- _Source extract_
══════════════════════════════
The main differences are:

  1. return allows early returns, in particular from a loop.
  2. result offers Return Value Optimization and Copy Elision which is particularly valuable for array types.
  3. Requires the last statement to be a valid expression. This is particularly interesting for conditional return values as forgetting to set the value in a branch will be a compile-time error, for example:
    proc select(ctl: bool, a, b: int): int =
      if ctl:
        echo "heavy processing"
        a
      else:
        echo "heavy processing"
        b
    
    Omitting a or b will be a compiletime error, unlike
    proc select(ctl: bool, a, b: int): int =
      if ctl:
        echo "heavy processing"
        return a
      else:
        echo "heavy processing"
        # Forgot to return b
    
    proc select(ctl: bool, a, b: int): int =
      if ctl:
        echo "heavy processing"
        result = a
      else:
        echo "heavy processing"
        # Forgot to result = b
    

Due to the differences we prefer using the "last statement as expression" unless

  • copying the type is expensive (SHA256 hash for example)
  • or we need early returns

Ignoring return values

Unlike C, return values MUST be used or explicitly discarded.

Mutable return values

TODO

At a low-level

Argument passing

Nim passes arguments by value if they take less than 3*sizeof(pointer) (i.e. 24 bytes on 64-bit OS) and passes them by pointer with the C backend or reference with the C++ backend if they are bigger. Mutable arguments are always passed by pointer.

This behavior can be changed on a type-by-type bases by tagging them {.bycopy.} or {.byref.}. This is only used for interfacing with non-Nim code.

Stacktraces

With --stacktrace:on, Nim create a stackframe on proc entry and destroys it on exit. This is used for reporting stacktraces.

NBC is always compiled with --stacktraces:on

NBC uses libbacktrace to have less costly stacktraces.

Name in the C code or Assembly

proc and func are materialized in the produced C code with name-mangling appended at the end. For the purpose of building Nim libraries, the name can be controlled by:

  • {.exportc.} so that the generated C name is the same as Nim
  • `{.exportc: "specific_name".} to generate a specific name

method

methods are used for dynamic dispatch when an object has an inherited subtype only known at runtime.

method are dispatched using a dispatch tree in the C code instead of a VTable.

There might be some cases where method were used not for their intended purpose

converter

Converters are procedures that are implicitly called on a value to change its type.
══════════════════════════════
- _Raw data_

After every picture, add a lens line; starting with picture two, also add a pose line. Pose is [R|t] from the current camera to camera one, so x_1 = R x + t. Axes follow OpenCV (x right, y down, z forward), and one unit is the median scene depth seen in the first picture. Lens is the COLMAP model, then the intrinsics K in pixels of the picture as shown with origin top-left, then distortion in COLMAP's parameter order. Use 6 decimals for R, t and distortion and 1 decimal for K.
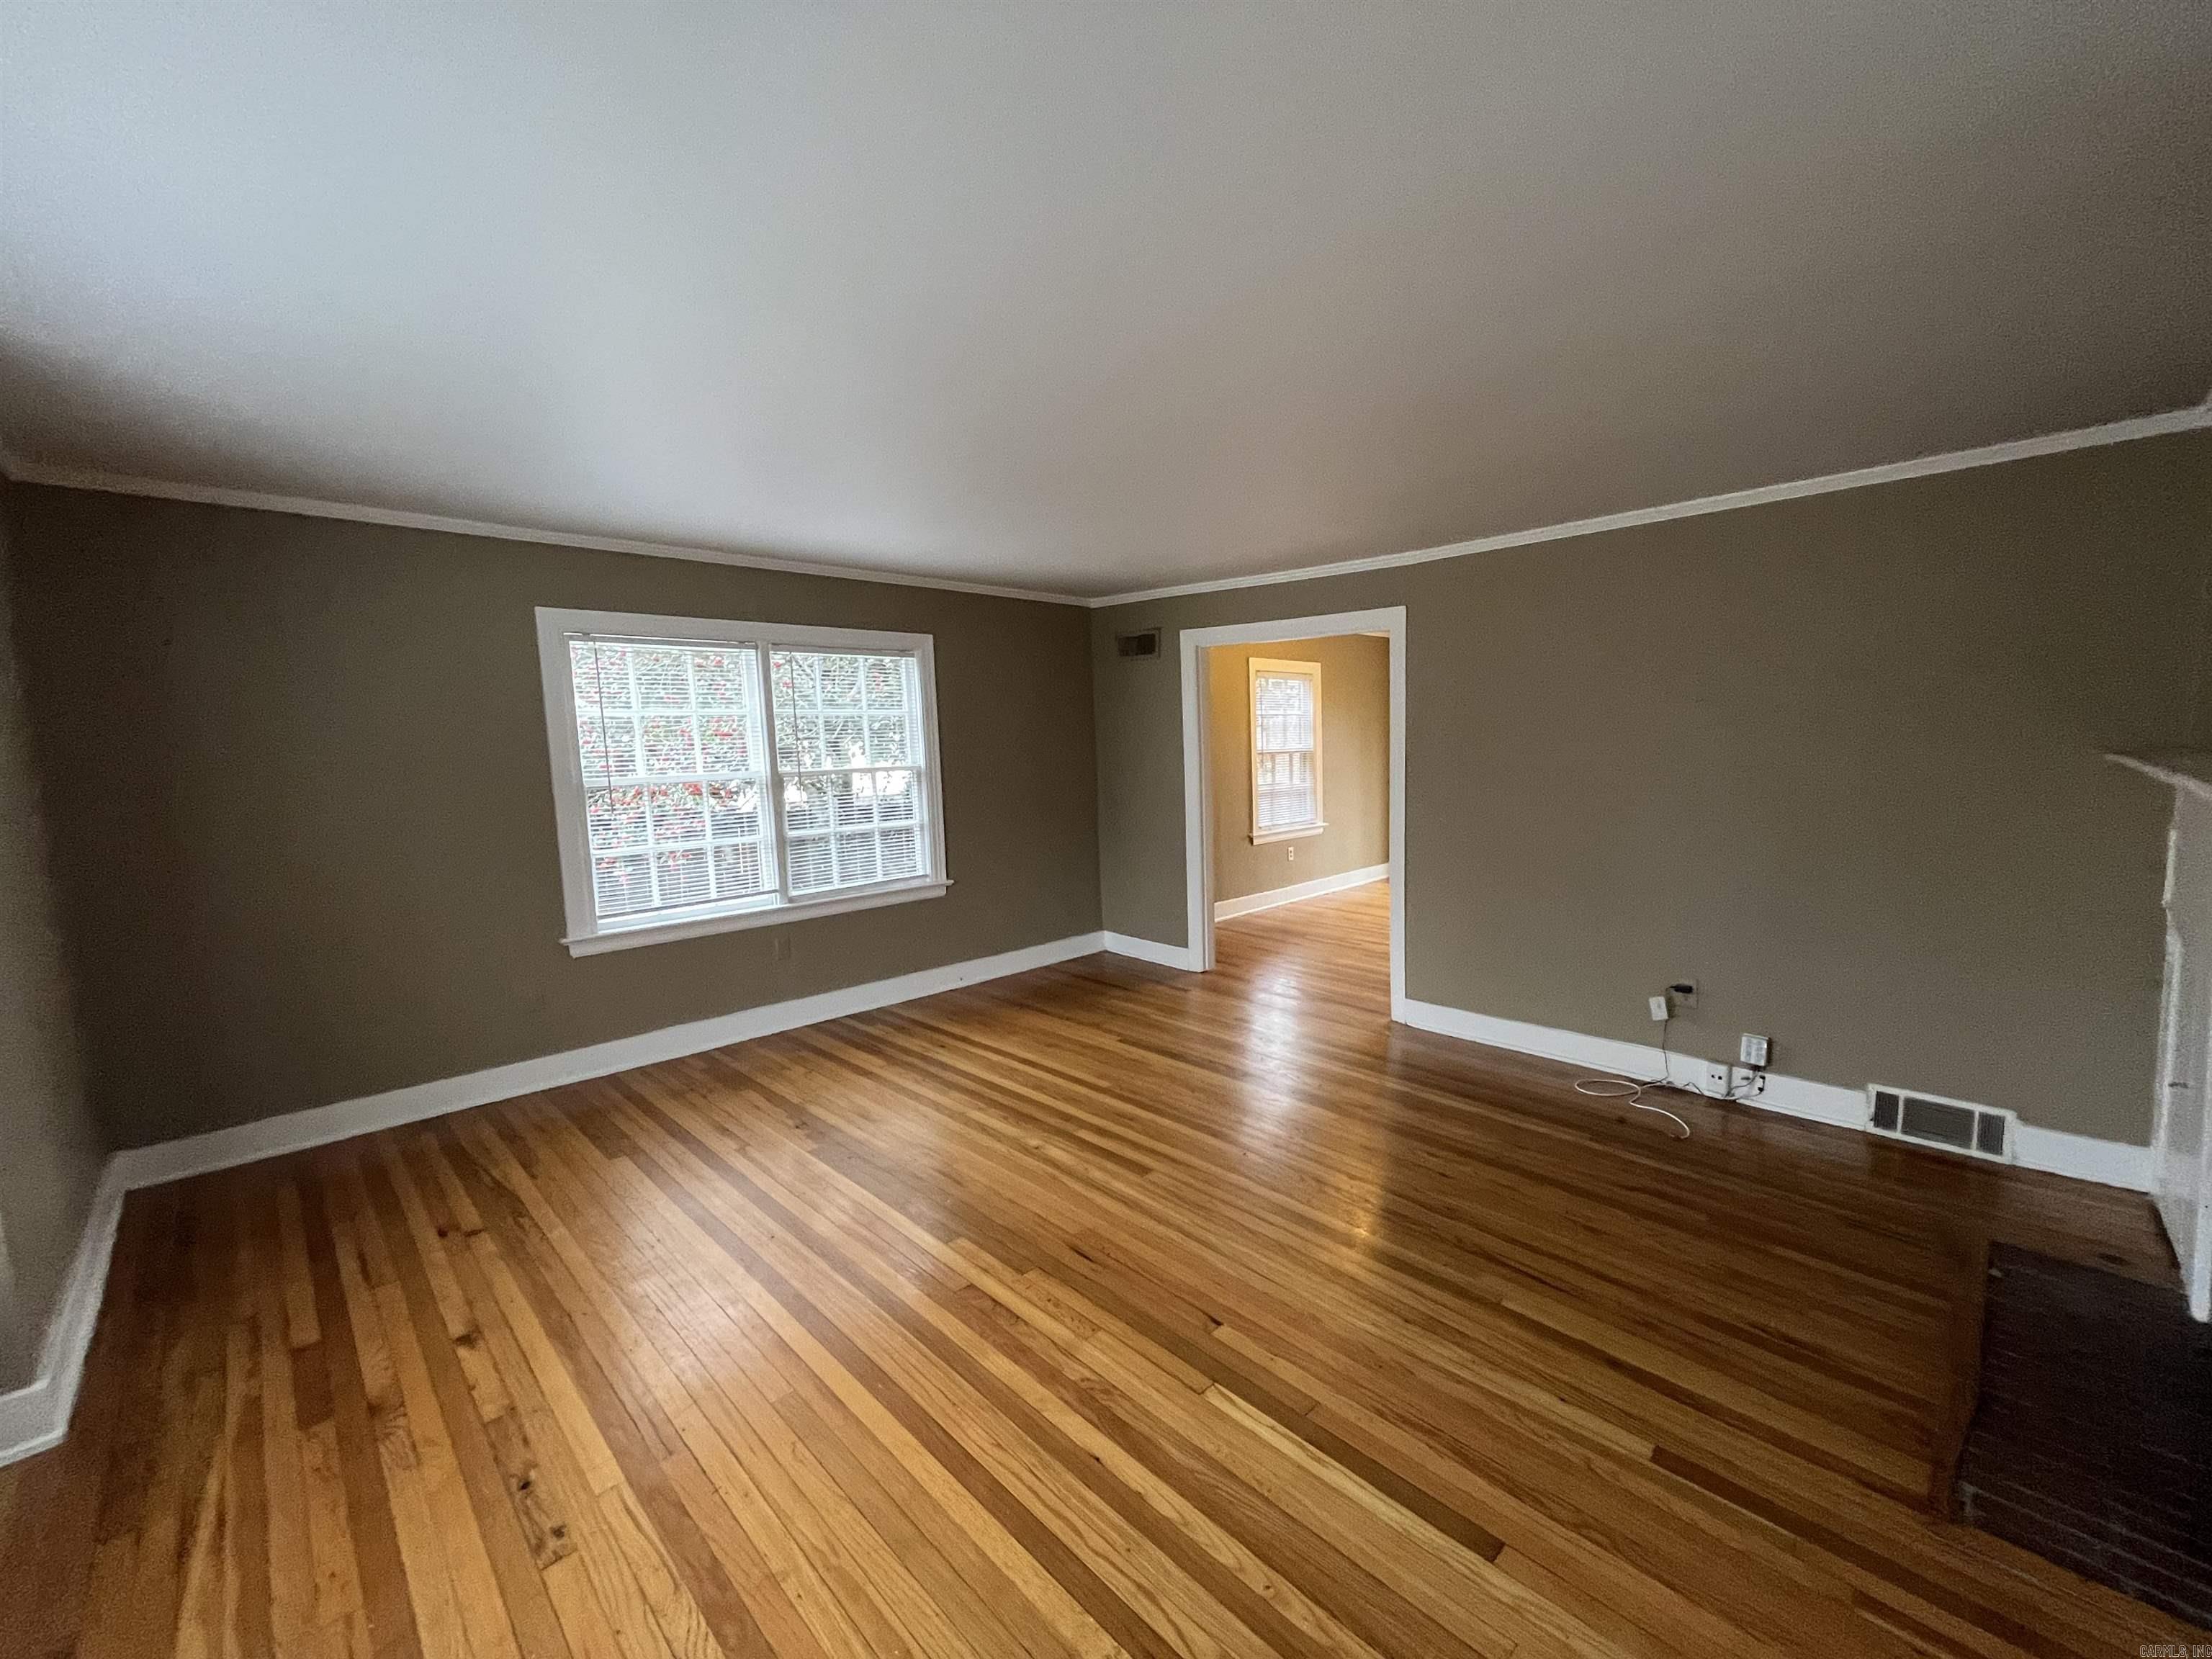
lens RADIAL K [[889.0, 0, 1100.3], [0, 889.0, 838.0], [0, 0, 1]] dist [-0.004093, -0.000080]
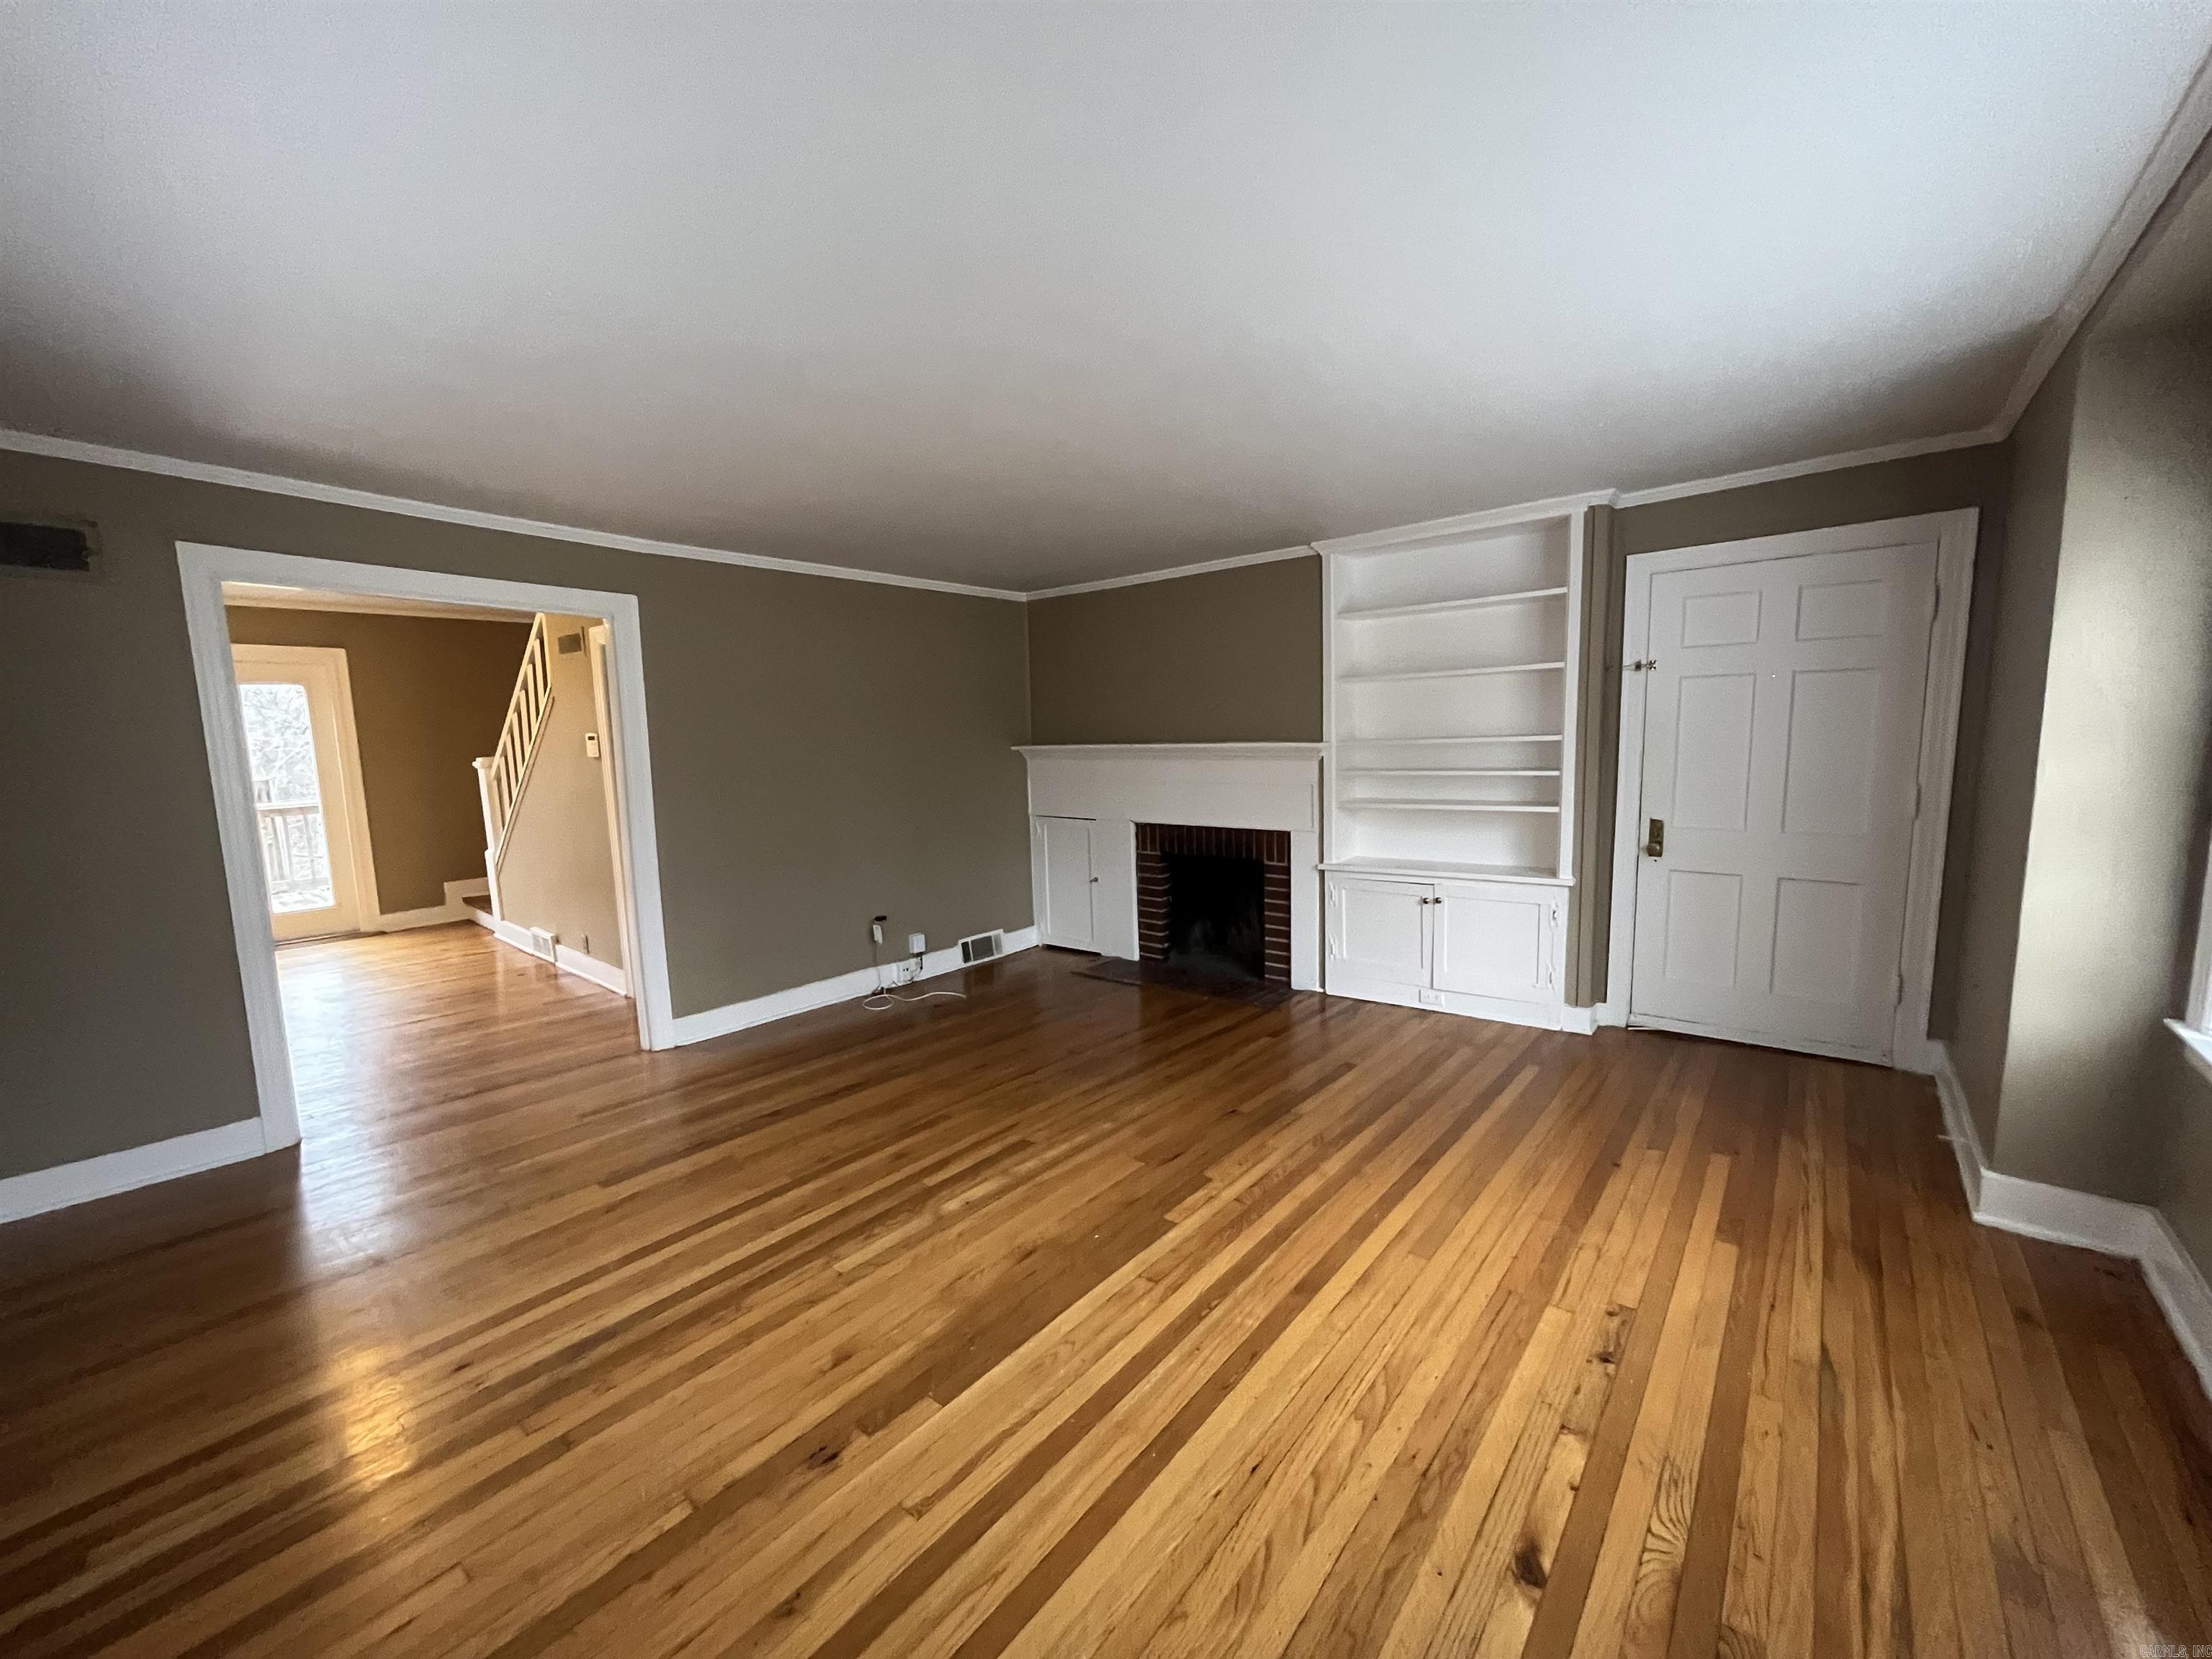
══════════════════════════════
- _Instructions_
A. Summarize the Nim procedures guide in three sentences.
B. Pick up the Nim procedures guide after its final sentence and write the next part.

- _Results_
A. The guide compares return, result and a final expression for producing a procedure's value: return allows early returns, result offers Return Value Optimization and Copy Elision, and a required final expression makes a forgotten branch value a compile-time error. It prefers the final expression unless copying the type is expensive or early returns are needed, and it states that return values must be used or explicitly discarded. At a low level, Nim passes arguments smaller than 3*sizeof(pointer) by value and bigger ones by pointer or reference, always passes mutable arguments by pointer, lets {.exportc.} control generated C names, dispatches methods through a dispatch tree instead of a VTable, and treats converters as procedures implicitly called to change a value's type.

B.
For example with a fictional option type that automatically extracts the boxed type.

type Option[T] = object
  case hasValue: bool
  of true:
    value: T
  else:
    discard

converter get[T](x: Option[T]): T =
  x.value

let x = Option[int](hasValue: true, value: 1)
let y = Option[int](hasValue: true, value: 2)

let z = x + y

Even though the + operator is not defined for Option[int] it is defined for int and Nim implicitly calls the converter.

converter are seldom used in the codebase as we prefer explicit over implicit.

Note that in case an operation is defined on both the convertible and the converted type, the operation without conversion should be preferred however the compiler might throw an ambiguous call instead.

Iterators

Iterators are construct that transforms a for loop.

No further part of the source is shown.